I’m currently involved in a “DMZ Redesign” effort in a sufficiently large enterprise (800+ hosts in “the DMZ”) and I thought this might be an opportunity to reflect on some aspects of “DMZ networks” in a series of posts.
Some of you already know that, at ERNW, we have a tendency to discuss stuff starting with some formal definitions and a bit of abstract (overview) approach. It’s not different this time ;-), so let’s first find out what the term “DMZ” means, what such a thing is considered to be and to deliver, and what the actual state of affairs might be in 2016. Different people within an organization might have quite different understandings in this space.
Further it’s entirely possible that the DMZ networks are not operated by a company themselves but by an outsourcing partner which then means that “placing a system in the DMZ” becomes “ordering a DMZ [network] port” by means of some web-based procedure or ticket system, which in turn might have a number of interesting implications (we’ll have a dedicated post on those).
The most classic compendium on firewalls defines as follows:
“Perimeter network: A network added between a protected network and an external network, in order to provide an additional layer of security. A perimeter network is sometimes called a DMZ, which stands for De-Militarized Zone (named after the zone separating North and South Korea).”
While this definition has gained widespread use over time, it lacks any guidance on implementation details or an explanation of the beneficiaries of the mentioned “additional layer of security”. It should also be noted that – in contrast to the DMZ between North and South Korea – a DMZ as of common understanding is exactly not de-militarized when it comes to technical network defense instruments. In short: while widely known and used, from a technical perspective this is a debatable definition.
Probably referring somewhat to the above, the ISO/IEC standard 27033-1 (still) states:
“demilitarized zone / DMZ: perimeter network (also known as a screened sub-net) inserted as a ‘neutral zone’ between networks”.
Again, we don’t consider this explanation as particularly helpful, not least because a DMZ usually is exactly not neutral (but controlled by a dedicated party, for a dedicated purpose and in a way which is considered disadvantageous for another party [that is attackers]).
ISO 27033-4 provides a more detailed view:
“The DMZ, referred to as a perimeter network, is a physical or logical subnetwork that contains and exposes an organization’s external services to a public network, usually the Internet. The purpose of a DMZ is to add an additional layer of security to an organization’s internal network; an external attacker only has access to services in the DMZ, rather than any other part of the internal network. All external connections to services should terminate inside the DMZ and DMZ systems should have little or no access to internal systems. Designing a network in this way does not eliminate the risk of an internal network compromise, it merely makes it more difficult. […]
Most organizations may have multiple ‘zones’ or DMZ areas for web, application and database layers and for meeting some compliance/regulatory requirements.”

■ **LISTED RECORDS**
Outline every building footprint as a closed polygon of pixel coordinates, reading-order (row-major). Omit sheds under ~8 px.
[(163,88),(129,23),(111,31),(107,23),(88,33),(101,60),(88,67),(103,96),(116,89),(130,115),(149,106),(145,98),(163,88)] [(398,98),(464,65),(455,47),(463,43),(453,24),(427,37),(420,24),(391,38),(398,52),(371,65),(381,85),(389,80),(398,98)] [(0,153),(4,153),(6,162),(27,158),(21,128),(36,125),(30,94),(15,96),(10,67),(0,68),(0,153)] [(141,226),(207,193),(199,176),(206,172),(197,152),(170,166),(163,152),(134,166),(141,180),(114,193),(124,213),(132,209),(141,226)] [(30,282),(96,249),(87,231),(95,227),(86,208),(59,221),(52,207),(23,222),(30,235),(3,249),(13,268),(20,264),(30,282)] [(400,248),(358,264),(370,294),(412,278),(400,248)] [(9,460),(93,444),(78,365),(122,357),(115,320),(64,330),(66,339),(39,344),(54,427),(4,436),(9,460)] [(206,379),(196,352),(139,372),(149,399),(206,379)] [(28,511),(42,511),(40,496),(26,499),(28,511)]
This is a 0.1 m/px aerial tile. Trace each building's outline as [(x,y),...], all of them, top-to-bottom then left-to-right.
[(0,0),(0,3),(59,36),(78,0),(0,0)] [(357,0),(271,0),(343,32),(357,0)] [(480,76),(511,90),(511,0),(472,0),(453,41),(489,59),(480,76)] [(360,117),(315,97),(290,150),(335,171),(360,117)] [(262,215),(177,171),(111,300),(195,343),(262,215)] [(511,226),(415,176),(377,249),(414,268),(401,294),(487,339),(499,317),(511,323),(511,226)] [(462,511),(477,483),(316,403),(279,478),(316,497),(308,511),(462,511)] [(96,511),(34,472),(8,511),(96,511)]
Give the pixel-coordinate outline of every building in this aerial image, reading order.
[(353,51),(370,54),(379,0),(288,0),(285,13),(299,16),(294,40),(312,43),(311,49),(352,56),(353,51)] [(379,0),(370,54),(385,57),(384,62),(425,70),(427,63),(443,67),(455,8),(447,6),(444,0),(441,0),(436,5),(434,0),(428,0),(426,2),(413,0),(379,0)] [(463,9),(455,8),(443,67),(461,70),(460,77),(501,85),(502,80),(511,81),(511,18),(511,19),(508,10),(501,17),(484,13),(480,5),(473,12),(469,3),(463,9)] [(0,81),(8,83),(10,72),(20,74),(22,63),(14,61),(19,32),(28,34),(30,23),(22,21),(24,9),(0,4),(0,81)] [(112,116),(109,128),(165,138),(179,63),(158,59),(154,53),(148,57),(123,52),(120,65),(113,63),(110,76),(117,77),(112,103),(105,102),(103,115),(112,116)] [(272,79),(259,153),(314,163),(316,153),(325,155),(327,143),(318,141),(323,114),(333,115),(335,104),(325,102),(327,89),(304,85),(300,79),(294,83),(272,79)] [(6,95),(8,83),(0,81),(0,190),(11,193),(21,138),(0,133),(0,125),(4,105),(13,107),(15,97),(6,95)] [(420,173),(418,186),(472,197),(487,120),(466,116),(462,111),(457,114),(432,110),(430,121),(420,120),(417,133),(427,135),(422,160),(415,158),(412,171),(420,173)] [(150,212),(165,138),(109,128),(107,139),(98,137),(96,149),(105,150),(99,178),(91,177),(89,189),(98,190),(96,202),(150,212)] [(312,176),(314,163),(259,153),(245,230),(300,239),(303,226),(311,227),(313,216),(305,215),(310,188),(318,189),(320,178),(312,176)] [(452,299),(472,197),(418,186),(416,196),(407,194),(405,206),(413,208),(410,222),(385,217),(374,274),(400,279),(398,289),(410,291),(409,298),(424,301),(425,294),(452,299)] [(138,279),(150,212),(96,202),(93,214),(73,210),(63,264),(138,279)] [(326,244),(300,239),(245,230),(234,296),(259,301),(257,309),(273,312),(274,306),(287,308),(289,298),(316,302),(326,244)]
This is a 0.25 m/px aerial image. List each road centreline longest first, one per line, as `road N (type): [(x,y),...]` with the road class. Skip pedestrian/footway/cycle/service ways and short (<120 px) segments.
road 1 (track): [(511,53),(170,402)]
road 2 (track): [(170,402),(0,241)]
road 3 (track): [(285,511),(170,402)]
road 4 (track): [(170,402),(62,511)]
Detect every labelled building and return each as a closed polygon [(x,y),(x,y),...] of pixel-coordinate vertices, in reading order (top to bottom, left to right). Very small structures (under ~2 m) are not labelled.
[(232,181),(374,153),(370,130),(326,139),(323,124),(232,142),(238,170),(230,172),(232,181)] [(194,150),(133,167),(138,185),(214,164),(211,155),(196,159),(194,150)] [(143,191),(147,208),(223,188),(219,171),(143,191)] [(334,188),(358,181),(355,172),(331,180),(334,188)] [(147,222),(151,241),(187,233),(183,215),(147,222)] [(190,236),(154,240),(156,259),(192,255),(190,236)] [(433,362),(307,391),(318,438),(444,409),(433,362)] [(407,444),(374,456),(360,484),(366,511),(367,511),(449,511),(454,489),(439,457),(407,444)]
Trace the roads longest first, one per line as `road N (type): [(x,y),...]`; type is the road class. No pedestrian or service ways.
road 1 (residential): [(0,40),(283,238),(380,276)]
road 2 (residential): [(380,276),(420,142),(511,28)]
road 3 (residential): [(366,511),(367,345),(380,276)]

■ **TASKS**
a. Summarize the passage on DMZ networks in two sentences.
b. Carry the passage on DMZ networks forward from its last sentence.
The records are not needed here.

■ **RESPONSES PER TASK**
a. Writing from a DMZ redesign effort at a large enterprise, the author sets out to define what a DMZ is, since people within an organization may understand it differently and the DMZ may even be run by an outsourcing partner. The classic firewall compendium definition and the ISO/IEC 27033-1 definition are judged unhelpful because a DMZ is neither de-militarized nor neutral, while ISO 27033-4 describes it as a subnetwork that exposes an organization's external services so that an external attacker reaches only the DMZ rather than the internal network.

b.
Taking the above definition into account and from our experience in general “a DMZ” is expected to serve two main (but) different purposes:
- A system placed in a DMZ can itself expect a certain level of infrastructure based protection.
This is usually based on different controls like traffic filtering, isolation (a system cannot be reached from a huge number of other systems in a broadcast/multicast way), “above standard” monitoring (incl. even active blocking in some cases) of inbound network traffic or potentially a mediation layer (e.g. by means of reverse proxies) which provides isolation, sanitization and maybe even filtering on a upper layer protocol level.
- At the same time a system’s placement (in a DMZ) is supposed to provide some protection for other systems.
This is based on the assumption that this isolates a (less trustworthy) system from the “internal network”: due to this isolation lateral movement becomes harder (once a system in the DMZ is compromised) and such a placement might provide an additional level of detection capabilities (as one might be able to identify security violations from firewall logs etc.).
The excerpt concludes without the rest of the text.